Together with moths and the numerous bee species, butterflies help to keep ecosystems stable with their engaged pollination efforts.
Dr Andrea Grill has warned that the insects would suffer from the restrictive approach to cutting back meadows as exhibited by residents and city councils’ gardening departments.
Andrea, 48, explained: “A third of the butterflies that exist in Austria are eating grass.”
Speaking to broadcaster ORF, the renowned researcher and author criticised: “We are throwing away the grass. Afterwards, everyone is surprised that there aren’t any butterflies around here.”
The award-winning writer, who has also penned novels for adults, said she decided to abstain from taking an alarmist stance in “Bio-Diversi-Was?”
The scientist argued: “I have to remain optimistic when I address children.”
She emphasised: “There haven’t been just negative developments.

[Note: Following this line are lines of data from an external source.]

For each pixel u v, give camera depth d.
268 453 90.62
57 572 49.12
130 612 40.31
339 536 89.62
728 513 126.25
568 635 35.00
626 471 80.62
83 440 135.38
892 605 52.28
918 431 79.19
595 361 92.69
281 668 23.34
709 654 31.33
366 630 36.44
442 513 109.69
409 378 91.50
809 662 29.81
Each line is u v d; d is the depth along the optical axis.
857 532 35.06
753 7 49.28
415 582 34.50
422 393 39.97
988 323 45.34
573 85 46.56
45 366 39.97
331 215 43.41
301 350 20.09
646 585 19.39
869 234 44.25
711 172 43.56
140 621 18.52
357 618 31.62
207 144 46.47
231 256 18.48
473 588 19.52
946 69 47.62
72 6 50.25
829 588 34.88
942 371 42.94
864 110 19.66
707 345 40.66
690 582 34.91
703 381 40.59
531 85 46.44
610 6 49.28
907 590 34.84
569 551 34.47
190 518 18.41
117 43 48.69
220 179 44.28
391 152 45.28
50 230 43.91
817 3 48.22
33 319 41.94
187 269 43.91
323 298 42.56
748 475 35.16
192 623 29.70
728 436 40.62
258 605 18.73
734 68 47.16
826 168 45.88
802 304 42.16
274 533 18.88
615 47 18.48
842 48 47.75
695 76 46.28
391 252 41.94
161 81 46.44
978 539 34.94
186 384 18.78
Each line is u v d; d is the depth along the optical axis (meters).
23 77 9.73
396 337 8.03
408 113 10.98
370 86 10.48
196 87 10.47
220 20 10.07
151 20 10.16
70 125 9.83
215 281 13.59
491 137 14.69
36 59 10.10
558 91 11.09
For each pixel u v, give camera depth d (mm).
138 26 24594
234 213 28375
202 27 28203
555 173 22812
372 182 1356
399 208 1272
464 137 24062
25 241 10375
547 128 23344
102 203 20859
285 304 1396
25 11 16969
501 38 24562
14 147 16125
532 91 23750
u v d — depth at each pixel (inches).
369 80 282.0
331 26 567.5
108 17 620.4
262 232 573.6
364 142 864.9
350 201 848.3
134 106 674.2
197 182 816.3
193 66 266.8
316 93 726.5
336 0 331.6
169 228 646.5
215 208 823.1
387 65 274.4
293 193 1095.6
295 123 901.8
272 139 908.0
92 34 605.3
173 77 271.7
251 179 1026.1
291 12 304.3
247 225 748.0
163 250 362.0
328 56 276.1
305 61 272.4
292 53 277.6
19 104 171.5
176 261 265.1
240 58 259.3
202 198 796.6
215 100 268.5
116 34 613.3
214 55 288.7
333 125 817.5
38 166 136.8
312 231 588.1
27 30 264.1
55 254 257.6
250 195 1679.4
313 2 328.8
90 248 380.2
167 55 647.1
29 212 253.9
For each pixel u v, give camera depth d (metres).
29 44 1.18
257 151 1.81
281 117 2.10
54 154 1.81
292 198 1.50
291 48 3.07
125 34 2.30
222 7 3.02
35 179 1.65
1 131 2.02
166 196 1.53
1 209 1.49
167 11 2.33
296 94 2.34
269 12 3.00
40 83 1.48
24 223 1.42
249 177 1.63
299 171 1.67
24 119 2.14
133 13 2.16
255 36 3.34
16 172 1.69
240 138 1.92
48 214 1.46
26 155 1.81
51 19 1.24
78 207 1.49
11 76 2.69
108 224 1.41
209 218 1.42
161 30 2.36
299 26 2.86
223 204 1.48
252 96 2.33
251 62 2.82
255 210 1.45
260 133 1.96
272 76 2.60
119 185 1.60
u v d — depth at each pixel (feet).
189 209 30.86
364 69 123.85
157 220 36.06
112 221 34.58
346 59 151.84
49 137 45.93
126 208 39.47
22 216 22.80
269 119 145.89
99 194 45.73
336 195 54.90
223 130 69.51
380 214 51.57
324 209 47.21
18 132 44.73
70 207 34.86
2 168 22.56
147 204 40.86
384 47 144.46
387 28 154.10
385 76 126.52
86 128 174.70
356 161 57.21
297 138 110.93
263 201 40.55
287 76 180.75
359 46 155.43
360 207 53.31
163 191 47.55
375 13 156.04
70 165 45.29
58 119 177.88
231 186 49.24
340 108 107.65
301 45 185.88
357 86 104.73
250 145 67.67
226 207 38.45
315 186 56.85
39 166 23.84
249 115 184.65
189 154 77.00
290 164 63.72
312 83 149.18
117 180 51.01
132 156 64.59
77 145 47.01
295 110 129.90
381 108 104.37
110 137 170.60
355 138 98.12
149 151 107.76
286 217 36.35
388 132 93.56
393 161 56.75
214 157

Our rivers and lakes are cleaner than they used to be. And in cities, biodiversity is increasing.”
Andrea decided to ‘interview’ 65 animals for her latest release.
The Vienna-based author said: “I wanted to create a book that is as lively as possible. If the texts were like those you find in an encyclopedia, readers would get bored quickly.”
Andrea’s criticism of drastic lawnmowing comes just days after council officials in Vienna announced their decision to allow the grass on city-owned premises to grow to seven to 10 centimetres (2.8 to 3.9 inches).
Previously, the grass was cut much sooner. The decision is a reaction to the engagement of an initiative formed by eco-minded tenants of a city-administered housing estate in the district of Hietzing.
There are around 4,000 butterfly species in Austria, according to the Naturschutzbund Austria, an environmental organisation which warns that most domestic butterfly types are in decline.
The Smithsonian – a renowned American research centre – reports that there are around 17,500 species of butterflies globally.